• Instructions to follow
Would you copy each line of the data below that has "March"?

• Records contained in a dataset
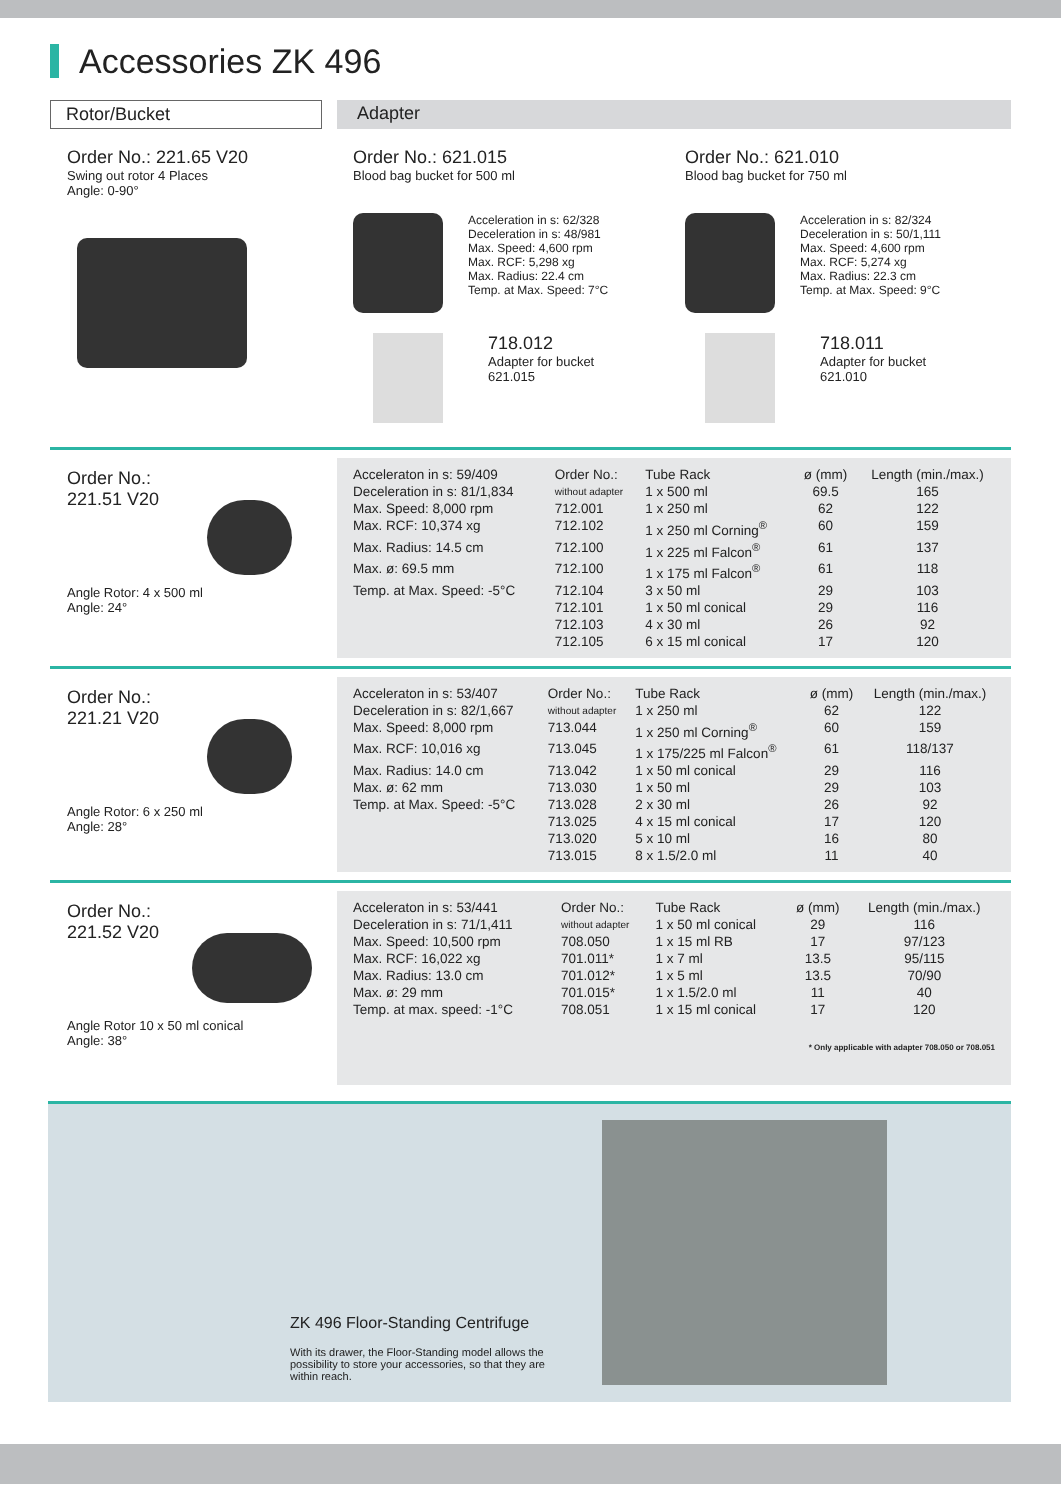Accessories ZK 496
Rotor/Bucket Adapter
Order No.: 221.65 V20
Swing out rotor 4 Places
Angle: 0-90°
Order No.: 621.015
Blood bag bucket for 500 ml
Acceleration in s: 62/328
Deceleration in s: 48/981
Max. Speed: 4,600 rpm
Max. RCF: 5,298 xg
Max. Radius: 22.4 cm
Temp. at Max. Speed: 7°C
718.012
Adapter for bucket
621.015
Order No.: 621.010
Blood bag bucket for 750 ml
Acceleration in s: 82/324
Deceleration in s: 50/1,111
Max. Speed: 4,600 rpm
Max. RCF: 5,274 xg
Max. Radius: 22.3 cm
Temp. at Max. Speed: 9°C
718.011
Adapter for bucket
621.010
Order No.:
221.51 V20
Angle Rotor: 4 x 500 ml
Angle: 24°
| Acceleraton in s: 59/409 | Order No.: | Tube Rack | ø (mm) | Length (min./max.) |
| Deceleration in s: 81/1,834 | without adapter | 1 x 500 ml | 69.5 | 165 |
| Max. Speed: 8,000 rpm | 712.001 | 1 x 250 ml | 62 | 122 |
| Max. RCF: 10,374 xg | 712.102 | 1 x 250 ml Corning<sup>®</sup> | 60 | 159 |
| Max. Radius: 14.5 cm | 712.100 | 1 x 225 ml Falcon<sup>®</sup> | 61 | 137 |
| Max. ø: 69.5 mm | 712.100 | 1 x 175 ml Falcon<sup>®</sup> | 61 | 118 |
| Temp. at Max. Speed: -5°C | 712.104 | 3 x 50 ml | 29 | 103 |
| | 712.101 | 1 x 50 ml conical | 29 | 116 |
| | 712.103 | 4 x 30 ml | 26 | 92 |
| | 712.105 | 6 x 15 ml conical | 17 | 120 |
Order No.:
221.21 V20
Angle Rotor: 6 x 250 ml
Angle: 28°
| Acceleraton in s: 53/407 | Order No.: | Tube Rack | ø (mm) | Length (min./max.) |
| Deceleration in s: 82/1,667 | without adapter | 1 x 250 ml | 62 | 122 |
| Max. Speed: 8,000 rpm | 713.044 | 1 x 250 ml Corning<sup>®</sup> | 60 | 159 |
| Max. RCF: 10,016 xg | 713.045 | 1 x 175/225 ml Falcon<sup>®</sup> | 61 | 118/137 |
| Max. Radius: 14.0 cm | 713.042 | 1 x 50 ml conical | 29 | 116 |
| Max. ø: 62 mm | 713.030 | 1 x 50 ml | 29 | 103 |
| Temp. at Max. Speed: -5°C | 713.028 | 2 x 30 ml | 26 | 92 |
| | 713.025 | 4 x 15 ml conical | 17 | 120 |
| | 713.020 | 5 x 10 ml | 16 | 80 |
| | 713.015 | 8 x 1.5/2.0 ml | 11 | 40 |
Order No.:
221.52 V20
Angle Rotor 10 x 50 ml conical
Angle: 38°
| Acceleraton in s: 53/441 | Order No.: | Tube Rack | ø (mm) | Length (min./max.) |
| Deceleration in s: 71/1,411 | without adapter | 1 x 50 ml conical | 29 | 116 |
| Max. Speed: 10,500 rpm | 708.050 | 1 x 15 ml RB | 17 | 97/123 |
| Max. RCF: 16,022 xg | 701.011* | 1 x 7 ml | 13.5 | 95/115 |
| Max. Radius: 13.0 cm | 701.012* | 1 x 5 ml | 13.5 | 70/90 |
| Max. ø: 29 mm | 701.015* | 1 x 1.5/2.0 ml | 11 | 40 |
| Temp. at max. speed: -1°C | 708.051 | 1 x 15 ml conical | 17 | 120 |
* Only applicable with adapter 708.050 or 708.051
ZK 496 Floor-Standing Centrifuge
With its drawer, the Floor-Standing model allows the possibility to store your accessories, so that they are within reach.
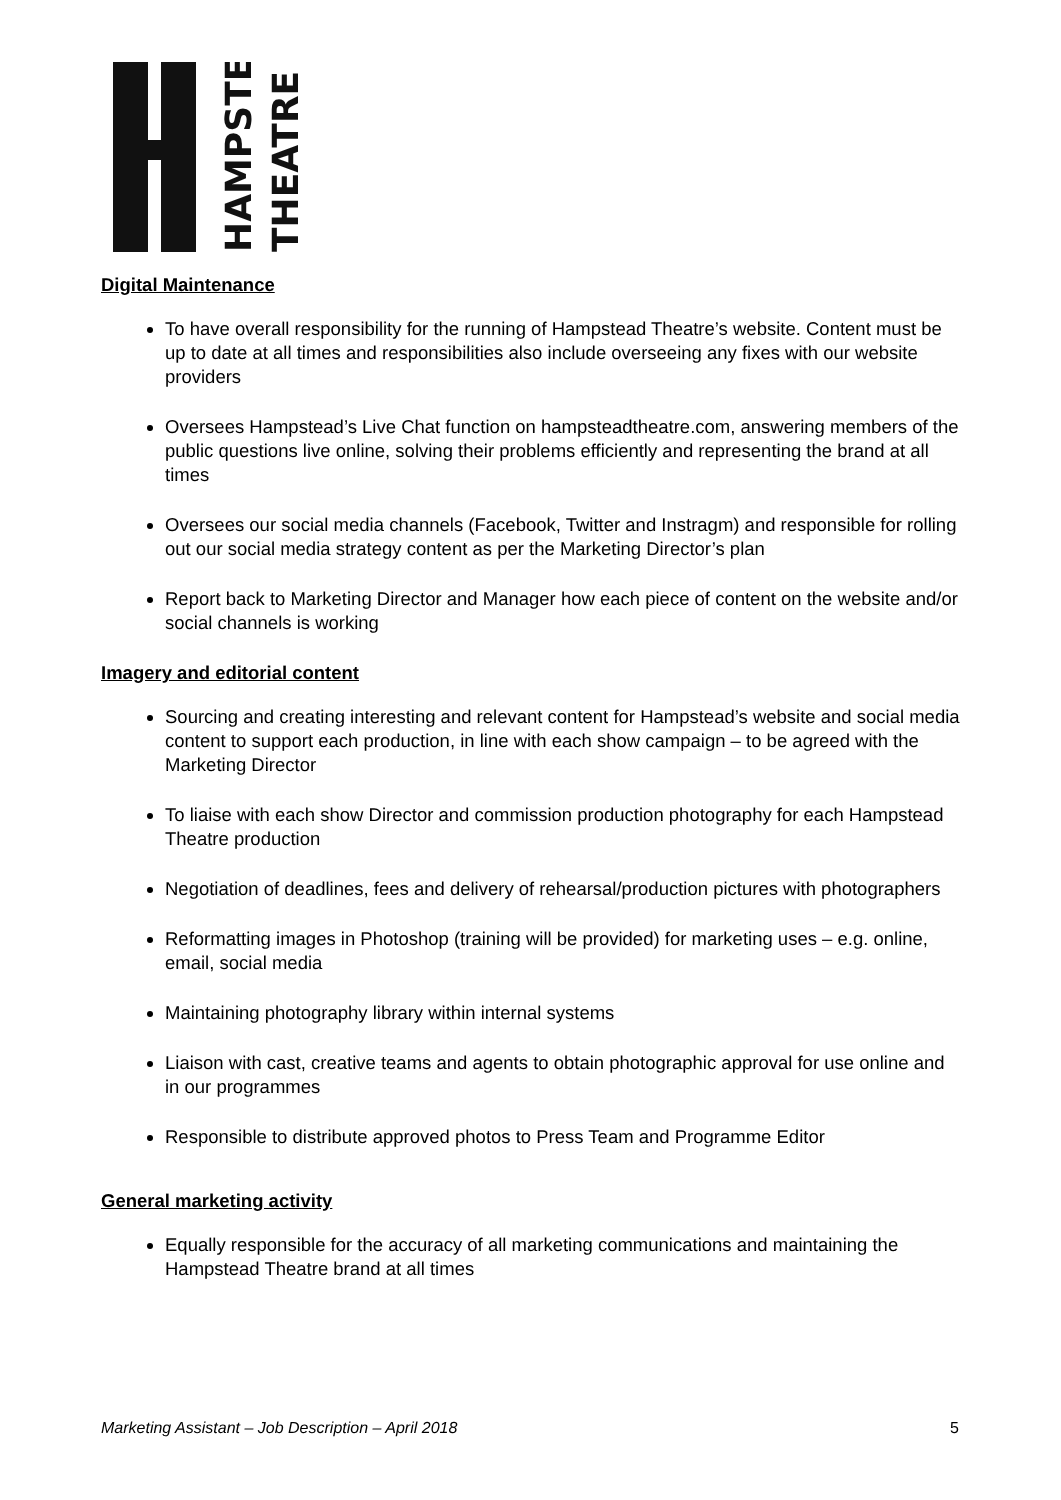HAMPSTEAD
THEATRE
Digital Maintenance
To have overall responsibility for the running of Hampstead Theatre’s website. Content must be up to date at all times and responsibilities also include overseeing any fixes with our website providers
Oversees Hampstead’s Live Chat function on hampsteadtheatre.com, answering members of the public questions live online, solving their problems efficiently and representing the brand at all times
Oversees our social media channels (Facebook, Twitter and Instragm) and responsible for rolling out our social media strategy content as per the Marketing Director’s plan
Report back to Marketing Director and Manager how each piece of content on the website and/or social channels is working
Imagery and editorial content
Sourcing and creating interesting and relevant content for Hampstead’s website and social media content to support each production, in line with each show campaign – to be agreed with the Marketing Director
To liaise with each show Director and commission production photography for each Hampstead Theatre production
Negotiation of deadlines, fees and delivery of rehearsal/production pictures with photographers
Reformatting images in Photoshop (training will be provided) for marketing uses – e.g. online, email, social media
Maintaining photography library within internal systems
Liaison with cast, creative teams and agents to obtain photographic approval for use online and in our programmes
Responsible to distribute approved photos to Press Team and Programme Editor
General marketing activity
Equally responsible for the accuracy of all marketing communications and maintaining the Hampstead Theatre brand at all times
Marketing Assistant – Job Description – April 2018 5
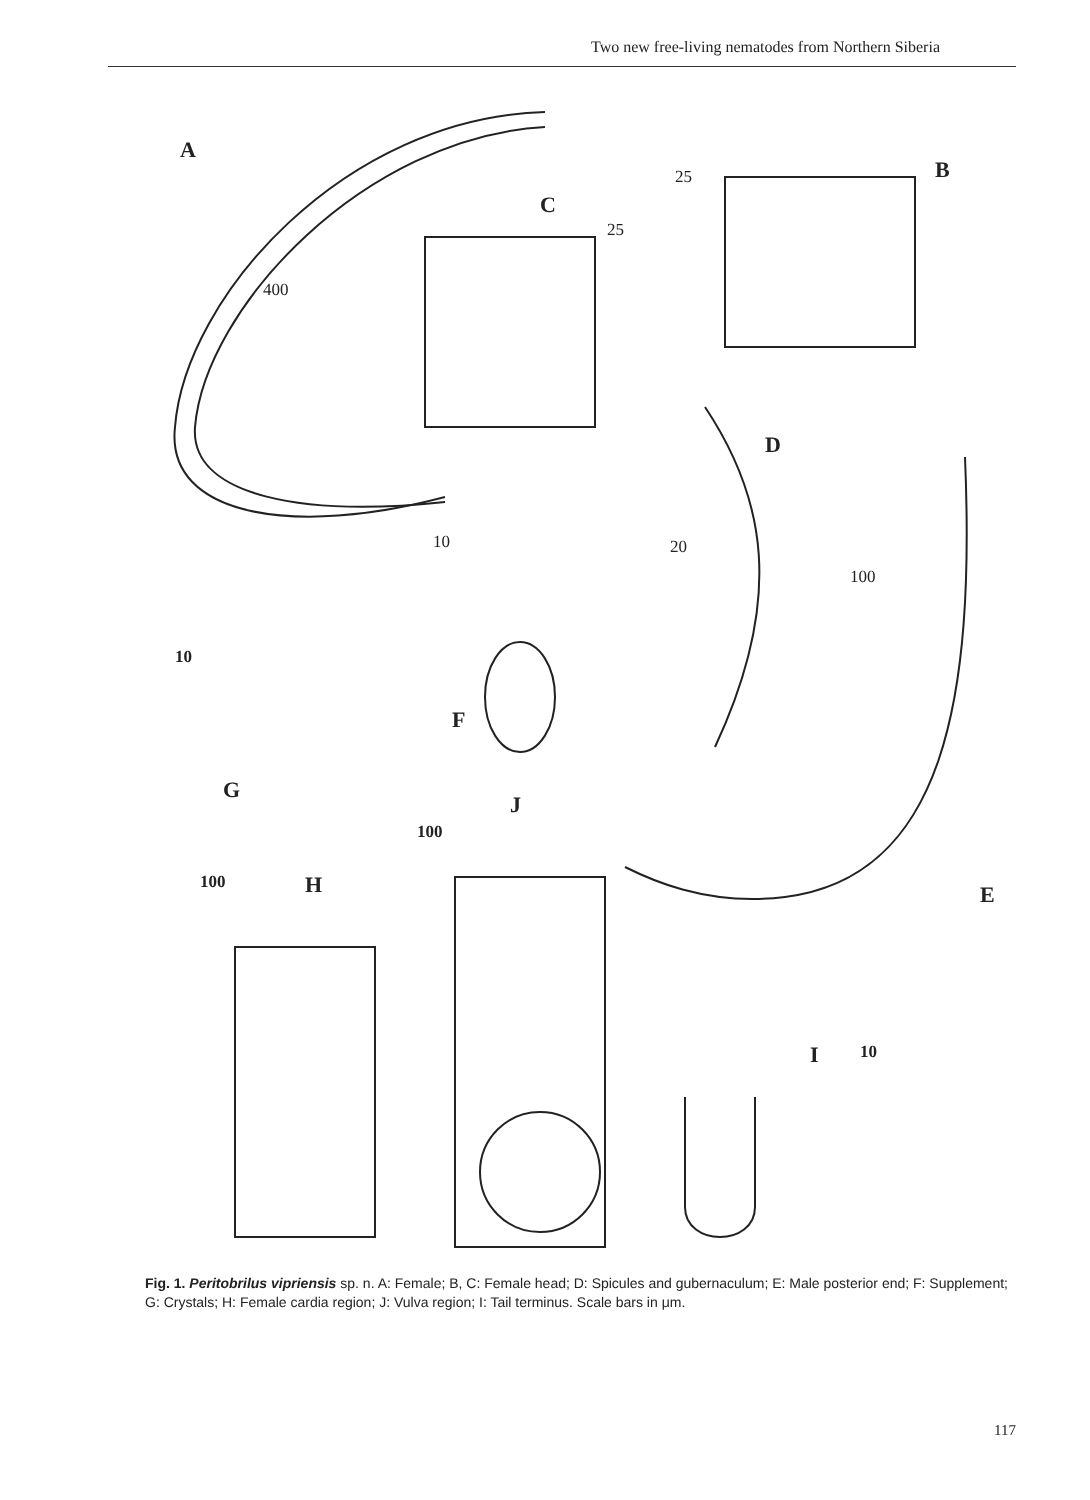Two new free-living nematodes from Northern Siberia
A
B
C
D
E
F
G
H
J
I
400
25
25
10 20
100
10
100
100
10
Fig. 1. Peritobrilus vipriensis sp. n. A: Female; B, C: Female head; D: Spicules and gubernaculum; E: Male posterior end; F: Supplement; G: Crystals; H: Female cardia region; J: Vulva region; I: Tail terminus. Scale bars in μm.
117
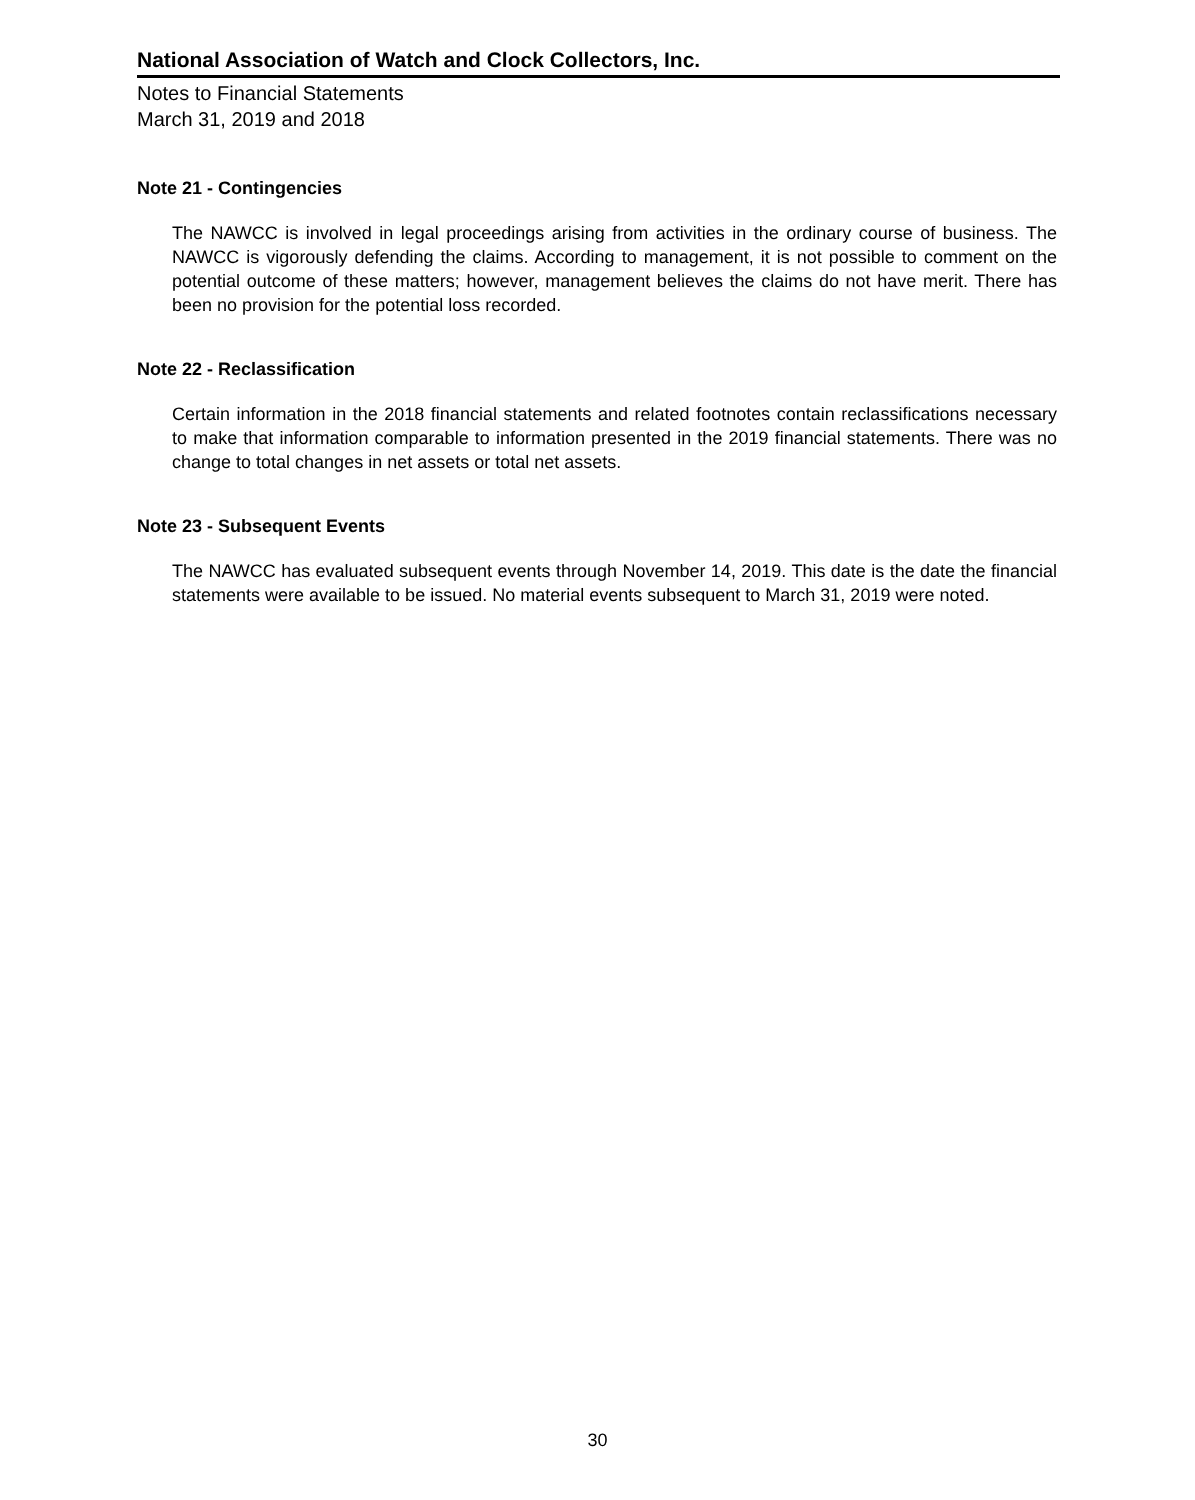National Association of Watch and Clock Collectors, Inc.
Notes to Financial Statements
March 31, 2019 and 2018
Note 21 - Contingencies
The NAWCC is involved in legal proceedings arising from activities in the ordinary course of business. The NAWCC is vigorously defending the claims. According to management, it is not possible to comment on the potential outcome of these matters; however, management believes the claims do not have merit. There has been no provision for the potential loss recorded.
Note 22 - Reclassification
Certain information in the 2018 financial statements and related footnotes contain reclassifications necessary to make that information comparable to information presented in the 2019 financial statements. There was no change to total changes in net assets or total net assets.
Note 23 - Subsequent Events
The NAWCC has evaluated subsequent events through November 14, 2019. This date is the date the financial statements were available to be issued. No material events subsequent to March 31, 2019 were noted.
30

• Answer for this exercise
March 31, 2019 and 2018
The NAWCC has evaluated subsequent events through November 14, 2019. This date is the date the financial statements were available to be issued. No material events subsequent to March 31, 2019 were noted.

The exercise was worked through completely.